_Task directions:_ Whenever a line in the entries below includes the string "town", count that line. Report the total alone.

Start of Listed records

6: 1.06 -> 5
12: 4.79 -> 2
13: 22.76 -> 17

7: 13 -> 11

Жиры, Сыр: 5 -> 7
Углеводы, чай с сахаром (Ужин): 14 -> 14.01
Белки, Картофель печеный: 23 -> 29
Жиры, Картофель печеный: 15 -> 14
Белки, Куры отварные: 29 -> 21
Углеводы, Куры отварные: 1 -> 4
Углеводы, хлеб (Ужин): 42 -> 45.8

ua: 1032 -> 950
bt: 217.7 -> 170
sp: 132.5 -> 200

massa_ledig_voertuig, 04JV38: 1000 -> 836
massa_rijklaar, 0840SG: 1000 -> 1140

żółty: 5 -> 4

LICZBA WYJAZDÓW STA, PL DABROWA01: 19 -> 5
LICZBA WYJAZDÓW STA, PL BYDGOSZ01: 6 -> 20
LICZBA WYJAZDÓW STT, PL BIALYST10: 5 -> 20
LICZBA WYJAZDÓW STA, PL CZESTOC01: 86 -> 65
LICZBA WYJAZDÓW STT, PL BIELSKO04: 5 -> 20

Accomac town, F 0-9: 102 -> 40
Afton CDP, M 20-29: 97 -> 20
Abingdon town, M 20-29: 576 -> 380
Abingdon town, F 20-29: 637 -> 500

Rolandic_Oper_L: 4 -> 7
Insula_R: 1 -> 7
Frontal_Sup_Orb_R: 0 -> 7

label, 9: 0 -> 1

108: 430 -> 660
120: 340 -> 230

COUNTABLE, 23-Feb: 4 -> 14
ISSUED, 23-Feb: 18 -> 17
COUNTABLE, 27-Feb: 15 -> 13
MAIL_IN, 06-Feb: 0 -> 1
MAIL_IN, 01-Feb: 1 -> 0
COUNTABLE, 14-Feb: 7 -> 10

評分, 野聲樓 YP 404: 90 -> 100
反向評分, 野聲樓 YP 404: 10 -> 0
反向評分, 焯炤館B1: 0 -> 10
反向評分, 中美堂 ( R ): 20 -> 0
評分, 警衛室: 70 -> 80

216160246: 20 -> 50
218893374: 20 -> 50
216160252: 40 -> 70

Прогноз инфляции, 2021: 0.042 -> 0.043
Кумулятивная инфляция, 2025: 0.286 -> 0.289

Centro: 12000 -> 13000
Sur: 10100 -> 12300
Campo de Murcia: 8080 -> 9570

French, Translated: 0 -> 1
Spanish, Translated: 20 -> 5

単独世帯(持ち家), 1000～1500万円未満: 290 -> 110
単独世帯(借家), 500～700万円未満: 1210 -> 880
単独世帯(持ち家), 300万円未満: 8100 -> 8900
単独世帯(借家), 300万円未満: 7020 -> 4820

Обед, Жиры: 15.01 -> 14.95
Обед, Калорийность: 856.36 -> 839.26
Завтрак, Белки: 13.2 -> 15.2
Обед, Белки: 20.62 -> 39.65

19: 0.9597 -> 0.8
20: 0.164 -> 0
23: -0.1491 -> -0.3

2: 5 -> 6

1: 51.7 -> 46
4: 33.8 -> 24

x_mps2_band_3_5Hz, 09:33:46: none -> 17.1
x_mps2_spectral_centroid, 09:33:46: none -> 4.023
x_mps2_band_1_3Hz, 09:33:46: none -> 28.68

End of Listed records

_Answer space:_ 3